Hardinge-Britten came to public attention when she announced that the mail steamer Pacific had sunk in mid-Atlantic with all on board. She claimed to have received this information from a drowned crew member. The owners of the vessel threatened to prosecute her but she was eventually proved right and the ship was never heard of again. Following this incident she became a prominent writer and speaker for the Spiritualist movement. She returned to England in 1866 and there wrote Modern American Spiritualism (New York, 1870).

In 1870 Hardinge-Britten married Dr. W. Britten.

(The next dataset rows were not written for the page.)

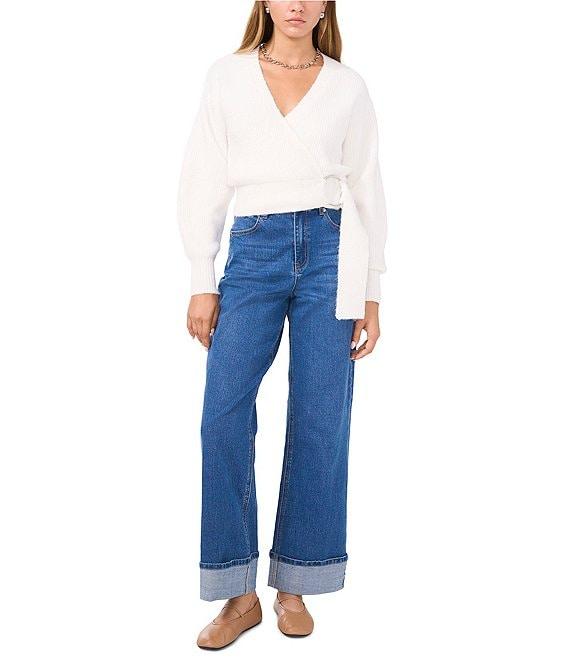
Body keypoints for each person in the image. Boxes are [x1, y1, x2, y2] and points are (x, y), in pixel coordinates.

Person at [177, 1, 387, 649]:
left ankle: (295, 582)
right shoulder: (228, 76)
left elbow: (368, 185)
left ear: (326, 5)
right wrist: (202, 276)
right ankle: (238, 593)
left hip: (333, 249)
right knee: (222, 415)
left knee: (323, 414)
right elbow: (203, 176)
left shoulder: (348, 86)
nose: (297, 4)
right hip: (255, 247)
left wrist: (372, 289)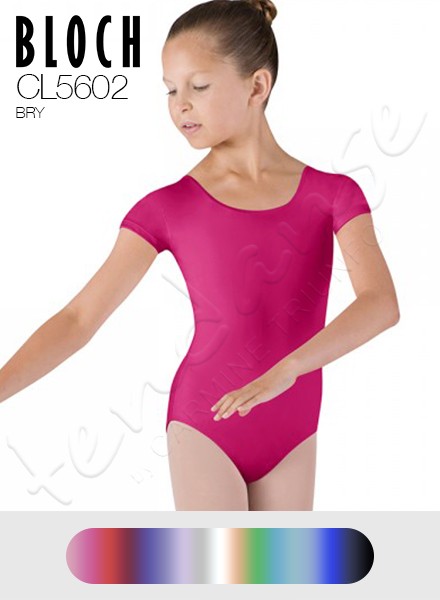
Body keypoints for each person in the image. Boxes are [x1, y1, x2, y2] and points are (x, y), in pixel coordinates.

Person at [0, 0, 399, 511]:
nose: (180, 105)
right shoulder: (168, 207)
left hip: (294, 426)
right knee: (223, 563)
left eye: (199, 87)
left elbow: (381, 304)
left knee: (283, 566)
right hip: (205, 422)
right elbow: (79, 319)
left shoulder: (333, 194)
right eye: (170, 90)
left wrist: (290, 369)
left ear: (257, 86)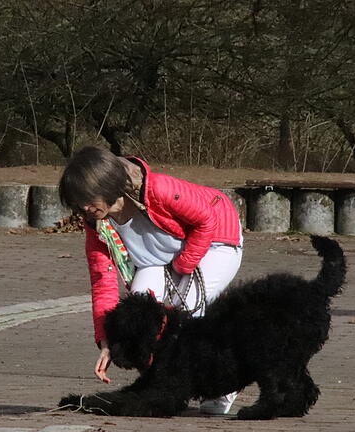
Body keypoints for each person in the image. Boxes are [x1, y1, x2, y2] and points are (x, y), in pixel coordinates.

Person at [58, 146, 244, 415]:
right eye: (78, 202)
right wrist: (107, 340)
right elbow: (102, 283)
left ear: (108, 185)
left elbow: (205, 221)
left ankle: (225, 384)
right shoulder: (96, 226)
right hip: (160, 259)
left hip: (217, 239)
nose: (85, 208)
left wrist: (184, 266)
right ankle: (161, 384)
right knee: (135, 319)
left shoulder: (160, 189)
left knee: (188, 311)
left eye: (88, 199)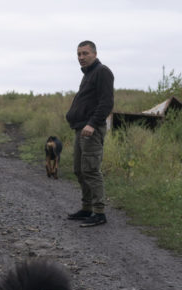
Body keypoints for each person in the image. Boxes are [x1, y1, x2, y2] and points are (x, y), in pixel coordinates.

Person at [65, 40, 114, 227]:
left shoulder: (102, 72)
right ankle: (87, 208)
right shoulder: (88, 74)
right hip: (81, 128)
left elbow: (106, 103)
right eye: (78, 54)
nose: (81, 57)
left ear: (94, 53)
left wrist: (92, 124)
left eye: (85, 53)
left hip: (91, 129)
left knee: (91, 170)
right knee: (79, 170)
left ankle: (99, 212)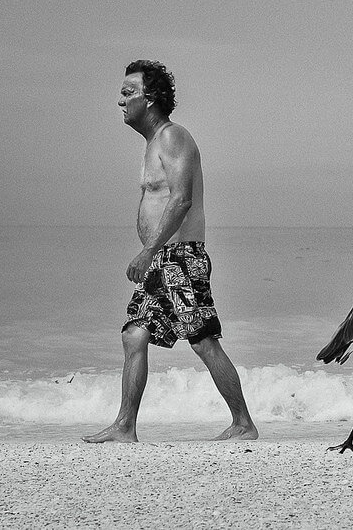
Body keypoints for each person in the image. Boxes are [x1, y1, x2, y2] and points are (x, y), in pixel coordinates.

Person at [83, 60, 258, 443]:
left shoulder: (172, 137)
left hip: (180, 258)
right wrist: (152, 254)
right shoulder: (153, 144)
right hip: (161, 259)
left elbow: (181, 199)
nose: (121, 101)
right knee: (134, 335)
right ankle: (125, 426)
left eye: (128, 93)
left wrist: (148, 250)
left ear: (150, 98)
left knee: (202, 340)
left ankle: (243, 423)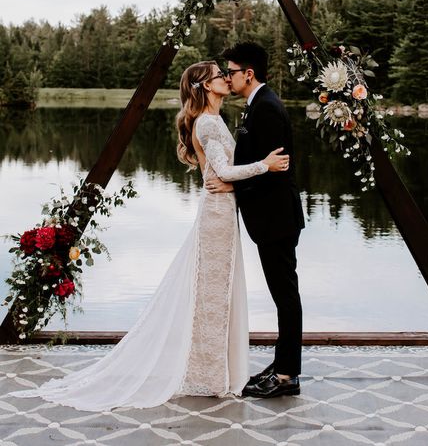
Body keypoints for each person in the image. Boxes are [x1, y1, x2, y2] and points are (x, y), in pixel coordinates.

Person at [9, 61, 289, 412]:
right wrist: (266, 165)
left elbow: (222, 174)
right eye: (218, 75)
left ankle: (213, 371)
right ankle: (208, 374)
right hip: (216, 216)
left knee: (217, 294)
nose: (223, 78)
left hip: (221, 210)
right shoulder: (207, 122)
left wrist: (232, 178)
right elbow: (223, 171)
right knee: (212, 296)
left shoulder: (213, 121)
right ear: (204, 86)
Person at [207, 42, 304, 398]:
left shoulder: (266, 108)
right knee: (284, 293)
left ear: (248, 74)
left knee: (286, 295)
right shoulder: (257, 106)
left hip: (276, 218)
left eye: (230, 72)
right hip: (272, 217)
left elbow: (272, 169)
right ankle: (282, 366)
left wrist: (229, 179)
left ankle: (287, 375)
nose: (227, 77)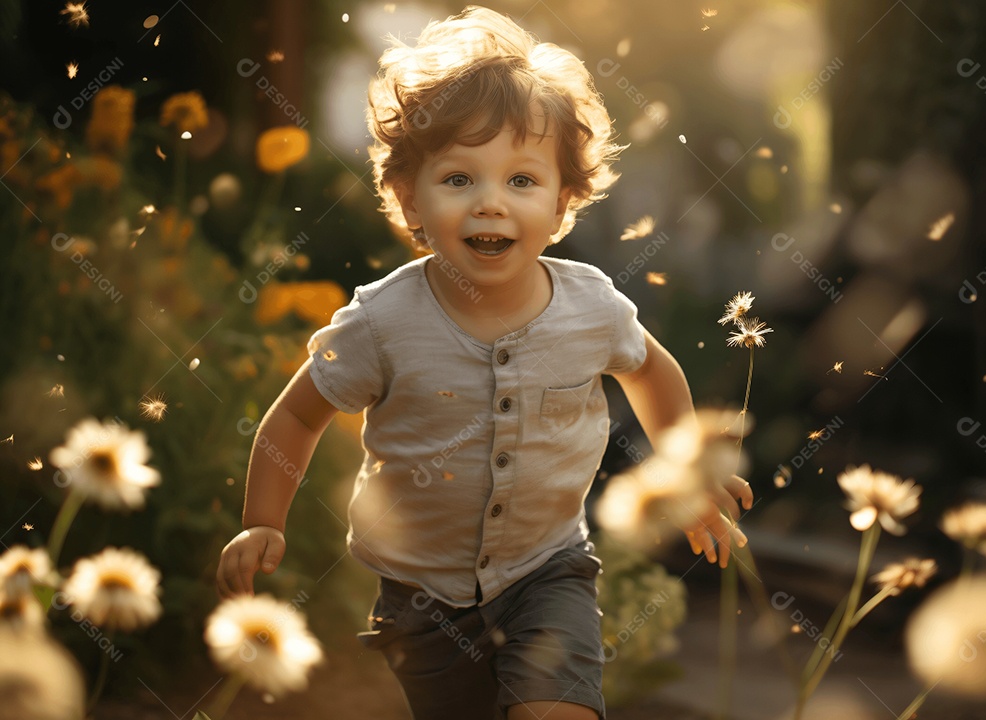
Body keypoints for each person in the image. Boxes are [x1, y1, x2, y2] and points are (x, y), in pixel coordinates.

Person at [216, 6, 753, 719]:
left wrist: (689, 472)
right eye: (460, 179)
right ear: (408, 197)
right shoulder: (383, 321)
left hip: (550, 572)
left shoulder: (591, 307)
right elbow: (296, 417)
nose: (490, 205)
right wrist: (263, 520)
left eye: (521, 182)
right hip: (419, 601)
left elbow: (652, 371)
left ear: (564, 201)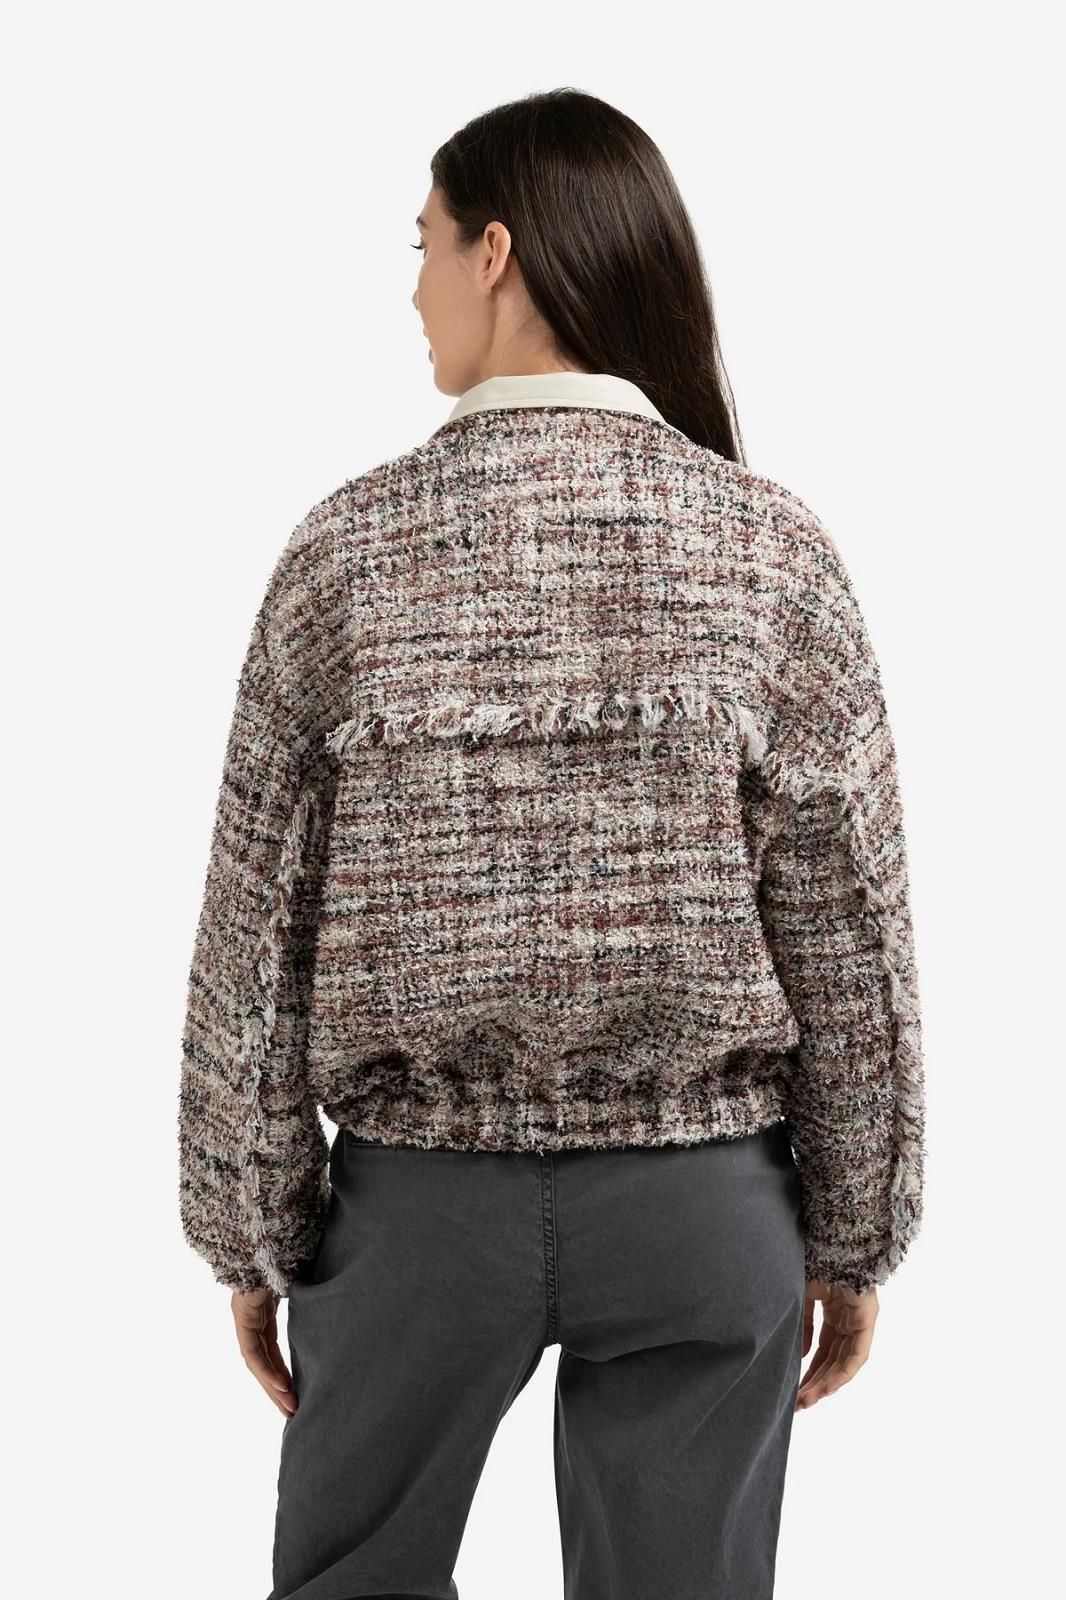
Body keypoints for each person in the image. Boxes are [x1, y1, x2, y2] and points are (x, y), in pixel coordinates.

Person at [178, 87, 926, 1600]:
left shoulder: (345, 553)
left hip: (413, 1218)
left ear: (496, 253)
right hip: (703, 1208)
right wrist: (857, 1230)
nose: (414, 287)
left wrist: (252, 1230)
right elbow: (847, 930)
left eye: (423, 244)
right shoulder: (767, 548)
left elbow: (257, 939)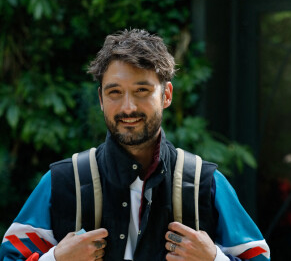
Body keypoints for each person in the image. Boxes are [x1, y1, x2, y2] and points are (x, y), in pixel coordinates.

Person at [0, 29, 270, 261]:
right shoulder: (62, 181)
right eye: (115, 92)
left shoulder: (204, 183)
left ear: (166, 95)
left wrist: (213, 258)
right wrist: (56, 258)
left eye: (142, 91)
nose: (127, 107)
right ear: (101, 99)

In 1878 they both went to New Zealand to work for Spiritualism and stayed there for several years. It was in new Zealand that she wrote her book, Faiths, Facts and Frauds of Religious History. She published an important work in 1876 in New York entitled Art Magic; or Mundane, Sub-Mundane and Super Mundane Spiritism. Britten claimed that this work was dictated to her by an Adept called Chevalier Louis. It is a curious coincidence that this book dealt with some subjects which occur in much greater detail in Helena P. BLAVATSKY’s Isis Unveiled. Henry Olcott discusses Britten’s book at some length in Old Diary Leaves (Vol. I, ch. XII).

For some reason which remains obscure, Britten chose to attack Blavatsky and even went to the length of suggesting that Baron de PALM had written Isis Unveiled, a claim that is quite untenable. Since Blavatsky was on record disputing some of the claims of the Spiritualists, this may account for Britten’s enmity.